A mid-size precision parts manufacturer with 85 employees used targeted AI automation to slash defect rates, eliminate inventory mismatches, and generate RM480K in annual savings — all within a 6-week deployment window co-funded by MDEC.
0.8%
Defect Rate (down from 4.2%)
97%
Inventory Accuracy (up from 82%)
RM480K
Annual Savings Achieved
6 Weeks
Full Deployment Timeline
Precision Parts Manufacturing Sdn Bhd was losing ground to larger Tier-1 suppliers despite producing comparable quality components for the automotive and industrial sectors. Manual visual inspection on the production floor was yielding a 4.2% defect rate — enough for customers to raise concerns and threaten to dual-source. Compounding the problem, inventory records were misaligned with physical stock due to manual data entry, causing emergency purchases that eroded margins. Production reporting required overnight batch processing, meaning line managers were making decisions based on data that was 8 hours stale, with no visibility into real-time throughput or machine utilisation across the three-shift operation.
Deployed a computer vision quality inspection system (RM65K implementation cost, partially co-funded under the MDEC Smart Automation Grant) using industrial cameras and a custom-trained defect classification model at two critical inspection points on the line.
Built an AI-powered inventory forecasting module that ingested purchase orders, production schedules, and supplier lead times to generate weekly replenishment recommendations and flag discrepancy alerts automatically.
Implemented a real-time OEE (Overall Equipment Effectiveness) dashboard surfacing live throughput, downtime causes, and shift-level quality metrics to line managers and the factory director.
Conducted a 4-week structured change management programme to upskill floor supervisors on interpreting AI flags and feeding corrective actions back into the system loop.

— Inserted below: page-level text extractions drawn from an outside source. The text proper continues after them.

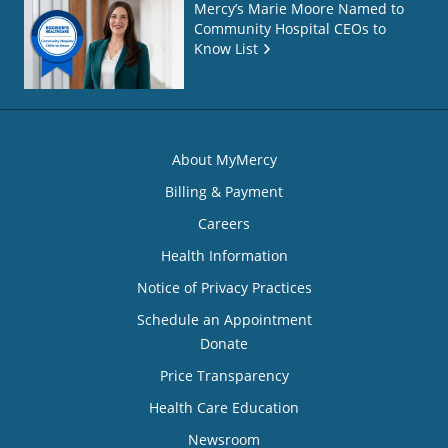
Mercy’s Marie Moore Named to
Community Hospital CEOs to
Know List
About MyMercy
Billing & Payment
Careers
Health Information
Notice of Privacy Practices
Schedule an Appointment
Donate
Price Transparency
Health Care Education
Newsroom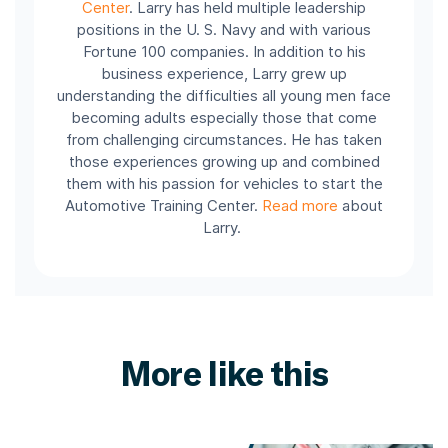
Center
.
Larry has held multiple leadership
positions in the U. S. Navy and with various
Fortune 100 companies.
In addition to his
business experience, Larry grew up
understanding the difficulties all young men face
becoming adults especially those that come
from challenging circumstances. He has taken
those experiences growing up and combined
them with his passion for vehicles to start the
Automotive Training Center.
Read more
about
Larry.
More like this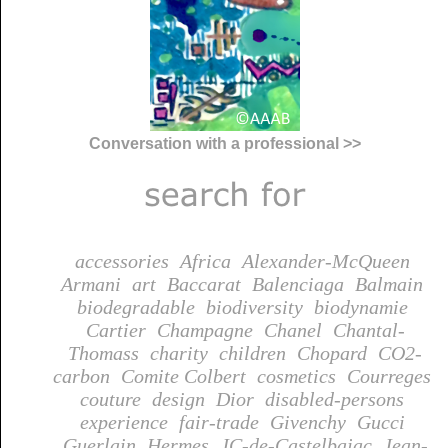
Conversation with a professional >>
accessories
Africa
Alexander-McQueen
Armani
art
Baccarat
Balenciaga
Balmain
biodegradable
biodiversity
biodynamie
Cartier
Champagne
Chanel
Chantal-
Thomass
charity
children
Chopard
CO2-
carbon
Comite Colbert
cosmetics
Courreges
couture
design
Dior
disabled-persons
experience
fair-trade
Givenchy
Gucci
Guerlain
Hermes
JC-de-Castelbajac
Jean-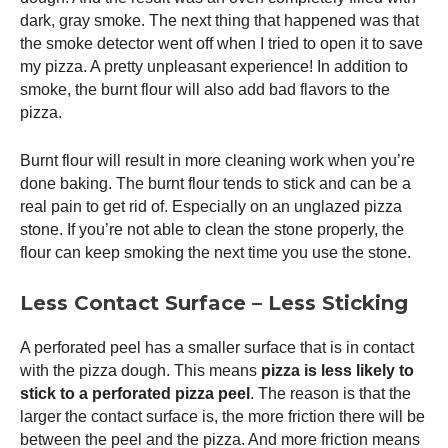
dark, gray smoke. The next thing that happened was that
the smoke detector went off when I tried to open it to save
my pizza. A pretty unpleasant experience! In addition to
smoke, the burnt flour will also add bad flavors to the
pizza.
Burnt flour will result in more cleaning work when you’re
done baking. The burnt flour tends to stick and can be a
real pain to get rid of. Especially on an unglazed pizza
stone. If you’re not able to clean the stone properly, the
flour can keep smoking the next time you use the stone.
Less Contact Surface – Less Sticking
A perforated peel has a smaller surface that is in contact
with the pizza dough. This means
pizza is less likely to
stick to a perforated
pizza peel
. The reason is that the
larger the contact surface is, the more friction there will be
between the peel and the pizza. And more friction means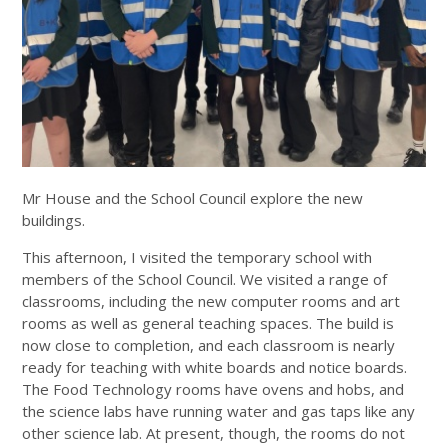
Mr House and the School Council explore the new
buildings.
This afternoon, I visited the temporary school with
members of the School Council. We visited a range of
classrooms, including the new computer rooms and art
rooms as well as general teaching spaces. The build is
now close to completion, and each classroom is nearly
ready for teaching with white boards and notice boards.
The Food Technology rooms have ovens and hobs, and
the science labs have running water and gas taps like any
other science lab. At present, though, the rooms do not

Established a quarterly model retraining cadence tied to new defect samples, ensuring the vision system adapts as product variants and materials change.
Within three months of go-live, Precision Parts Manufacturing Sdn Bhd had demonstrably shifted from a reactive quality posture to a proactive one — a transformation that directly influenced a contract renewal decision from their largest automotive customer. The RM480K in annualised savings (from scrap reduction, emergency purchase elimination, and overtime avoidance) delivered a payback period of under five months on the total engagement cost, well within the threshold the CFO had set as a condition for board approval. More strategically, the deployment proved that a Bumiputera-owned SME with 85 employees can operationalise the same class of AI quality controls used by Tier-1 multinationals — without a dedicated data science team — by leveraging the right consulting partner and available government grant co-funding.